* _EXERCISE_:
None of the images should appear in your copy. Transcribe the data in full.

* _INPUT DATA_:
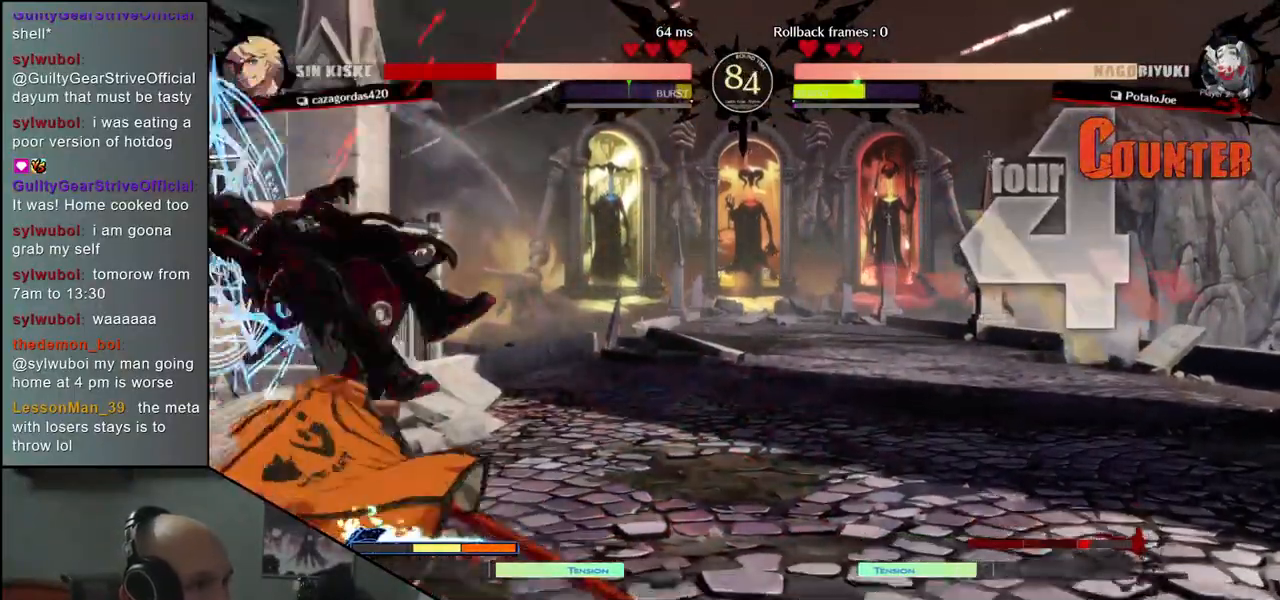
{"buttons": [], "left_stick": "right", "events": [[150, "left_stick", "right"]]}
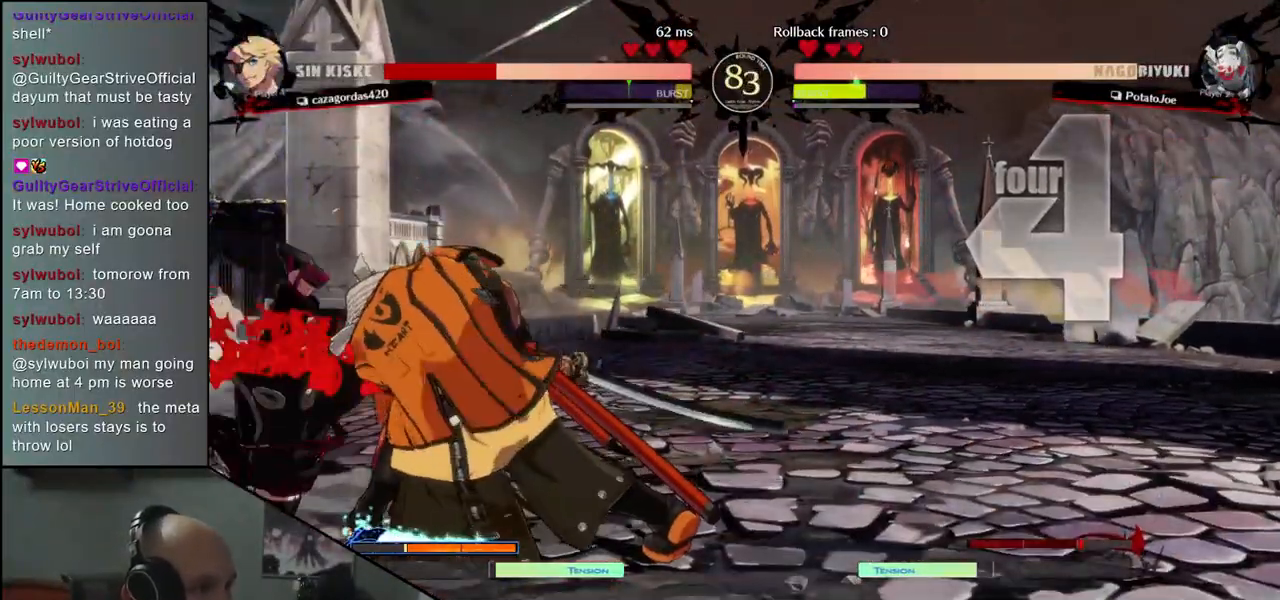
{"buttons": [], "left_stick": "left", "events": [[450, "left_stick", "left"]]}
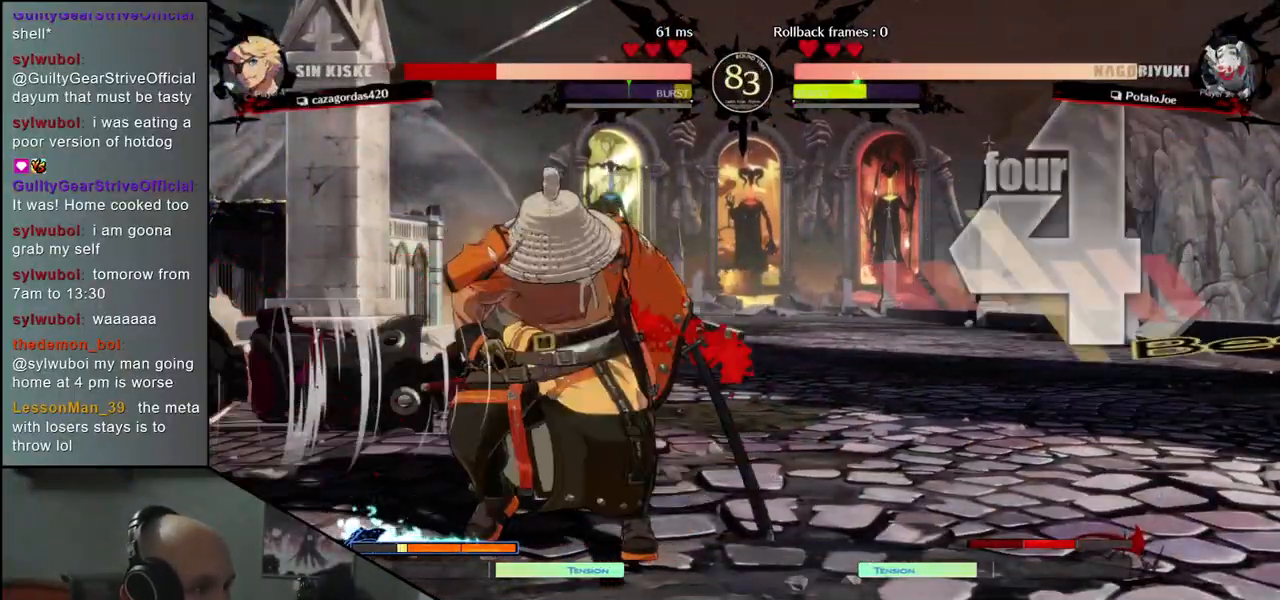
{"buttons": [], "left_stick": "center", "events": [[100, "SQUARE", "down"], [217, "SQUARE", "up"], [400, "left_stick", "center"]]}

* _TASK RESPONSE_:
{"buttons": [], "left_stick": "right", "events": [[150, "left_stick", "right"]]}
{"buttons": [], "left_stick": "left", "events": [[450, "left_stick", "left"]]}
{"buttons": [], "left_stick": "center", "events": [[100, "SQUARE", "down"], [217, "SQUARE", "up"], [400, "left_stick", "center"]]}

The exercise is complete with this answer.